Request and response sample
Modelling the data in Elasticsearch was pretty straightforward. Following our previous approach for storing translations, we decided to create one index for each language, so that we could leverage Elastic’s analyzers in the text field and keep our documents small.
To correlate the texts between indices, we calculate a hash on the text of the original language (usually English) and set the same value for all variants in other languages. We then store it in a field called unitId, meaning that all these variants form a Translation Unit (term borrowed from TMX file spec).

Document samples in Elasticseach
When a request comes to our endpoint, we first perform a search in the original culture index to find all unitIds in which this text appears. Then we search these unitIds in other cultures indices, getting back exactly how the original text was translated.

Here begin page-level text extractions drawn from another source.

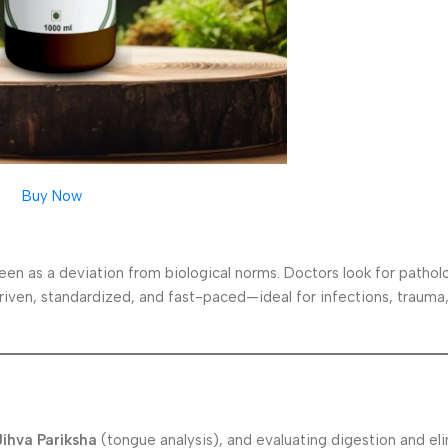
Buy Now
en as a deviation from biological norms. Doctors look for patholo
-driven, standardized, and fast-paced—ideal for infections, trauma
Jihva Pariksha
(tongue analysis), and evaluating digestion and eli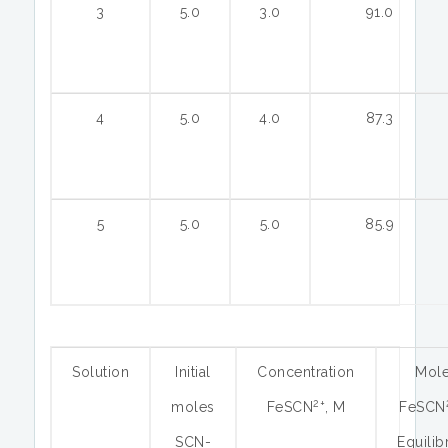
3
5.0
3.0
91.0
4
5.0
4.0
87.3
5
5.0
5.0
85.9
Solution
Initial
Concentration
Mol
2+
moles
FeSCN
, M
FeSCN
SCN-
Equilib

Our translation tool, Dermio (Portuguese people will understand this name)
Finally, here’s how we present it to translators. This is a funny case showing that, as a result of correlating the translations over the original text, it is possible to get different translations suggestions for the same text!
Next steps
As with everything, there’s always room for improvement. Our next goal is to better advance our matching search, as its robustness and efficiency are what really makes a translation memory shine in a translation process. We also want to better support the management of translation memories, segregating them by context and even individual translators.
The translation process at Farfetch is at the foundation of myriads of business processes and routines. With translation memory and other features and tools, our biggest goal is to make it as efficient as possible to contribute to Farfetch’s ultimate mission: to be the global technology platform for luxury - available in everyone’s language.